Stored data
★ ★ ★ ★
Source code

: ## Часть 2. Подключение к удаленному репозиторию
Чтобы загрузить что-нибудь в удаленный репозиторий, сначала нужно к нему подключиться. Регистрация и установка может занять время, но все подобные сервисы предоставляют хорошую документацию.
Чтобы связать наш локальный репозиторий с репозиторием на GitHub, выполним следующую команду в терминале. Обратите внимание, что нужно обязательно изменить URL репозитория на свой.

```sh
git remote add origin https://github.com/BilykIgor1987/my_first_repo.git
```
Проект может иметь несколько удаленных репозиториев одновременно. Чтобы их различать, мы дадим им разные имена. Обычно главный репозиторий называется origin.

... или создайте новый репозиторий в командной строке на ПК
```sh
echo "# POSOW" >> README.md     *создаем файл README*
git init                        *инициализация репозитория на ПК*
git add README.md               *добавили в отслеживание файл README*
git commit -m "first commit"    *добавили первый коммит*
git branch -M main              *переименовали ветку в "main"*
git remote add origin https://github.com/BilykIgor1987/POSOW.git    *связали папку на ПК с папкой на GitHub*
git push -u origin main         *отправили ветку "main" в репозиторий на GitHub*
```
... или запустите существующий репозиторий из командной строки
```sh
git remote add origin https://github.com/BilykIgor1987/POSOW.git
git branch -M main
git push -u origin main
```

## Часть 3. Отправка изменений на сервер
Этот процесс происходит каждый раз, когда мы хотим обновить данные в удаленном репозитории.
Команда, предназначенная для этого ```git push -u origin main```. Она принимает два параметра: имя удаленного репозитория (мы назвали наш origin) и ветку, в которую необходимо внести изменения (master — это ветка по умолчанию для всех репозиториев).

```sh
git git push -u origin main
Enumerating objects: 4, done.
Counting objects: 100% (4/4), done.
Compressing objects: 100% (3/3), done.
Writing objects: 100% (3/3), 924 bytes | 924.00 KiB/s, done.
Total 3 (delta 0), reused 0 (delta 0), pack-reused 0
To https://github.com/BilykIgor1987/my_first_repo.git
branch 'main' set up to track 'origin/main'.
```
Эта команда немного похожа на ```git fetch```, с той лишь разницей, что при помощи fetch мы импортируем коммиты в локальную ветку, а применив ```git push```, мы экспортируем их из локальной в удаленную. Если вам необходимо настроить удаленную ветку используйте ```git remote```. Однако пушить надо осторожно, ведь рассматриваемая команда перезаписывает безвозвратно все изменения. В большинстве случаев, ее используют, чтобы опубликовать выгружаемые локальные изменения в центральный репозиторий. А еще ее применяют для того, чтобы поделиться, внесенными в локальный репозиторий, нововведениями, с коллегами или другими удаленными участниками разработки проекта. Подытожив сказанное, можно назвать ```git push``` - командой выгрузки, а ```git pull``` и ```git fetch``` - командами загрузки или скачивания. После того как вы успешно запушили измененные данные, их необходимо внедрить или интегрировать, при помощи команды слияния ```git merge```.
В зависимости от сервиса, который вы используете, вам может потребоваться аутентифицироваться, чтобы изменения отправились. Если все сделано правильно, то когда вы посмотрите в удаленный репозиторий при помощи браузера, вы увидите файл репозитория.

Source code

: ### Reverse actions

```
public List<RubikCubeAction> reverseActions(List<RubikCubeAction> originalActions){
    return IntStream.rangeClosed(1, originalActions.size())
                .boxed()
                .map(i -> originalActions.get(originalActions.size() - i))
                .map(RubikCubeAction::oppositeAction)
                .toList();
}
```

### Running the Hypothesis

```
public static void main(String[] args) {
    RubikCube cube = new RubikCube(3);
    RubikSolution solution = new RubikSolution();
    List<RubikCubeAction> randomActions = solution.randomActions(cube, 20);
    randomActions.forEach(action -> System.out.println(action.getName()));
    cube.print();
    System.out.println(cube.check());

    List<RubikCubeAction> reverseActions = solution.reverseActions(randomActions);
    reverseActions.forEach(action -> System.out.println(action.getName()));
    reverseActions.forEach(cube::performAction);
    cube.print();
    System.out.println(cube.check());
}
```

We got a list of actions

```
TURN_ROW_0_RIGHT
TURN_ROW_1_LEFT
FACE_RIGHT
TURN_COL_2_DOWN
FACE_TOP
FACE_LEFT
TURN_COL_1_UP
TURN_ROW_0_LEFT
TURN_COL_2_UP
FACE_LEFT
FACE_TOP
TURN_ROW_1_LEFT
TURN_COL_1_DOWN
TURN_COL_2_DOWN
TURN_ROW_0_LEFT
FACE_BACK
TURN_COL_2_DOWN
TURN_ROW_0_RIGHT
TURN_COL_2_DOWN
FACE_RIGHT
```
★ ★ ★ ★
- **BRIEF**: If a line in the data contains the string "файл", copy it.

- **ANSWER SPACE**:
echo "# POSOW" >> README.md     *создаем файл README*
git add README.md               *добавили в отслеживание файл README*
В зависимости от сервиса, который вы используете, вам может потребоваться аутентифицироваться, чтобы изменения отправились. Если все сделано правильно, то когда вы посмотрите в удаленный репозиторий при помощи браузера, вы увидите файл репозитория.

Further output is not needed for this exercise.